## SOURCE DOCUMENT
▶

Gopal Achari, professor of civil engineering in the Schulich School of Engineering's Centre for Environmental Engineering Research and Education and Cooper Langford, professor of chemistry in the Faculty of Science, and an internationally recognized expert in photochemistry have developed new technology that promises a safer, cheaper way to clean up hazardous PCBs in soil using ultraviolet light. Credit: Riley Brandt, University of Calgary
University of Calgary scientists have developed new technology that promises a safer, cheaper way to clean up hazardous PCBs in soil using ultraviolet light – the first technology of its kind in the world.
The university research team, in collaboration with TransCanada Corp., Innovate Calgary, SAIT Polytechnic and IPAC Services Corp., created a 15-metre-long, mobile cleanup unit that is ready for field-testing on PCB-contaminated soil.
The $1-million, 13-year research and development project – with significant funding from the Natural Sciences and Engineering Research Council of Canada – promises to provide industry with a safer, more convenient and much less costly way of remediating thousands of tonnes of PCBs still in the environment.
"We are confident this technology will work. We've established the process, tested it successfully in the laboratory and published many scientific papers," says Gopal Achari, professor of civil engineering in the Schulich School of Engineering's Centre for Environmental Engineering Research and Education.
"The pilot, mobile cleanup unit is designed to get this technology into the hands of a company that can bring it forward into regular, widespread use," says Cooper Langford, professor of chemistry in the Faculty of Science, and an internationally recognized expert in photochemistry.

◀

## EXTRACTED DATA
▶

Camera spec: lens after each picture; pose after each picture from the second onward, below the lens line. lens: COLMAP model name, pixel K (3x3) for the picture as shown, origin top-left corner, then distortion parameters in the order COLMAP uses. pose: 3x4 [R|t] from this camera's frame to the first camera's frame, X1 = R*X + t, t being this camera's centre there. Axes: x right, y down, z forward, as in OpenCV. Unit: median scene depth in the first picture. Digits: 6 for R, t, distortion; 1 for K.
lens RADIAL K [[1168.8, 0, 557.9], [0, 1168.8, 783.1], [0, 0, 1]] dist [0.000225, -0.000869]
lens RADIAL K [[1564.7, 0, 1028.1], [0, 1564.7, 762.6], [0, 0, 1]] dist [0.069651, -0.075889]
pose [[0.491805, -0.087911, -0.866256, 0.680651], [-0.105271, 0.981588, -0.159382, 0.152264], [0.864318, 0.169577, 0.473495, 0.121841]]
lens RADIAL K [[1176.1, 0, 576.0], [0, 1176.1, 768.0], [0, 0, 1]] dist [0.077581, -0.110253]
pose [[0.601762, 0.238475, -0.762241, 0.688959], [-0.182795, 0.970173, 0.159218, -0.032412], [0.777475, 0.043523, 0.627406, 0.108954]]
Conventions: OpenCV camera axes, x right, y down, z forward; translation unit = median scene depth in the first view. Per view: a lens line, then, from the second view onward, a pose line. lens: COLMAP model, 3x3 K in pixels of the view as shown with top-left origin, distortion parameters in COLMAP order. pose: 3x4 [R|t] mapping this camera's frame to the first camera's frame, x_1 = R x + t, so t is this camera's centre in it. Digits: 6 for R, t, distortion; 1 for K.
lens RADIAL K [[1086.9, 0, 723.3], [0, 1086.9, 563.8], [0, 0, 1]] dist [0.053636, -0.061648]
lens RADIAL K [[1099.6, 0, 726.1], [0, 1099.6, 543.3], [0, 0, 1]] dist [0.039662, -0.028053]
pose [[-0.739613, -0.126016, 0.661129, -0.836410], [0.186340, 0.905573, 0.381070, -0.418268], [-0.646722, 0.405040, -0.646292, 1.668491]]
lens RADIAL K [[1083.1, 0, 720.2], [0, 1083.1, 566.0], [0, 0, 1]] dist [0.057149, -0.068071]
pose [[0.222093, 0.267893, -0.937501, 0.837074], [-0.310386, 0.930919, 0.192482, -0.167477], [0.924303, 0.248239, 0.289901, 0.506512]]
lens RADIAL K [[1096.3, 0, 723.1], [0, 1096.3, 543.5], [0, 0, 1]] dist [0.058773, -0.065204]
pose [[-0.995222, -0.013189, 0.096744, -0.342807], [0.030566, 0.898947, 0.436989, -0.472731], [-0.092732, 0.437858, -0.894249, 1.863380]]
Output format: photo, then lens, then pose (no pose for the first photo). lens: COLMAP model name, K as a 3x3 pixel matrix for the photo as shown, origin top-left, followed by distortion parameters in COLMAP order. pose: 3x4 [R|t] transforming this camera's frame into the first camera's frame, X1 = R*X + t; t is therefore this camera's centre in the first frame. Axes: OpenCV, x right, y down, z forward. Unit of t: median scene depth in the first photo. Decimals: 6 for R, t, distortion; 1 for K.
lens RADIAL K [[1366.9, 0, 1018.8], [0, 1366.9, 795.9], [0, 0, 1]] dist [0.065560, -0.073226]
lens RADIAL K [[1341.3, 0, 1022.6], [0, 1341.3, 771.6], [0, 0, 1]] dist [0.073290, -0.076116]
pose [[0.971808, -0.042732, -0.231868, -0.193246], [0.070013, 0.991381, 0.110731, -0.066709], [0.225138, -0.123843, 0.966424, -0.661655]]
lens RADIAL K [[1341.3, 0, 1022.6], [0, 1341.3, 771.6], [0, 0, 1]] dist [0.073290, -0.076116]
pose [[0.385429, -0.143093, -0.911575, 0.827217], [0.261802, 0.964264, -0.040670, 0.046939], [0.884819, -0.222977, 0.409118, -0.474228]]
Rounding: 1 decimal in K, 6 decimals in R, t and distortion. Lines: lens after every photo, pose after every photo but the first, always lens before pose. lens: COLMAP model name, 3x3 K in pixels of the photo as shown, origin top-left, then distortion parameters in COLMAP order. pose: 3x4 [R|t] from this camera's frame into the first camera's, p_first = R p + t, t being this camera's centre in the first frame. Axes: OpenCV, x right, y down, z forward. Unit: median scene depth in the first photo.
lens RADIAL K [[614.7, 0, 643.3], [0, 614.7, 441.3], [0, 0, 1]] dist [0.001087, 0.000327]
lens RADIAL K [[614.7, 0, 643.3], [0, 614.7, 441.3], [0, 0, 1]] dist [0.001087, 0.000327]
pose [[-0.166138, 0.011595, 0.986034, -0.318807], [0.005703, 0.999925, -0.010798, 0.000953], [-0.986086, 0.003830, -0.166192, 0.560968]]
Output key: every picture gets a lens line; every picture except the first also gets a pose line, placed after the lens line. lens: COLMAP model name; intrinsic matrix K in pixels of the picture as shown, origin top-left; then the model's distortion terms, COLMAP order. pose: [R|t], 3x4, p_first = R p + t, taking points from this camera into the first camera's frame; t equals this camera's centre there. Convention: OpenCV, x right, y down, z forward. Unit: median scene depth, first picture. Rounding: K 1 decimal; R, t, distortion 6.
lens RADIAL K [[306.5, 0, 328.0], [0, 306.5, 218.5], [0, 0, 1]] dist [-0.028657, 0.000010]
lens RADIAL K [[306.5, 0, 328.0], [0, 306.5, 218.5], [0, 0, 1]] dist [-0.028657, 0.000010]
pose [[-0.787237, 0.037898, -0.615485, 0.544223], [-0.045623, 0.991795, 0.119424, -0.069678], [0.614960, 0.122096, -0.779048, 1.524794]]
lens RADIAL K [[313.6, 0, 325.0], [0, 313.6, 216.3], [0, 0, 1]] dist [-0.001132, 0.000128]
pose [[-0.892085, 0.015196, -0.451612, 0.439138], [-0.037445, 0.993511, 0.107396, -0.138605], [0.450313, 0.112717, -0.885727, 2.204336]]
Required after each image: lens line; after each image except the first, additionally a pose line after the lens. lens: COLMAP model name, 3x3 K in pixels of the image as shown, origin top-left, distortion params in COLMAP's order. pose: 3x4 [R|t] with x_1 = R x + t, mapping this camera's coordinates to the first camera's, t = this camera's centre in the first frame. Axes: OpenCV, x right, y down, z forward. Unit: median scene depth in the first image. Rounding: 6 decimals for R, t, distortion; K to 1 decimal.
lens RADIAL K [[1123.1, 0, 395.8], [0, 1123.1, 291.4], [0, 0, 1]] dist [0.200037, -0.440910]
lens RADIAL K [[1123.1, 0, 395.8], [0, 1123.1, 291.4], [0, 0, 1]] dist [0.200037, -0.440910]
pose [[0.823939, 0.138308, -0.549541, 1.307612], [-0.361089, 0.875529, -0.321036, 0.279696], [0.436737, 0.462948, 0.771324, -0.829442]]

◀

## TASK A
In the article on the ultraviolet PCB cleanup technology, how many years did the research and development project take?
## TASK B
Please return the part of the PCB cleanup article from "The university research" to "on PCB-contaminated soil.", word for word.

## PROBLEM SOLUTION A
13 years.

## PROBLEM SOLUTION B
The university research team, in collaboration with TransCanada Corp., Innovate Calgary, SAIT Polytechnic and IPAC Services Corp., created a 15-metre-long, mobile cleanup unit that is ready for field-testing on PCB-contaminated soil.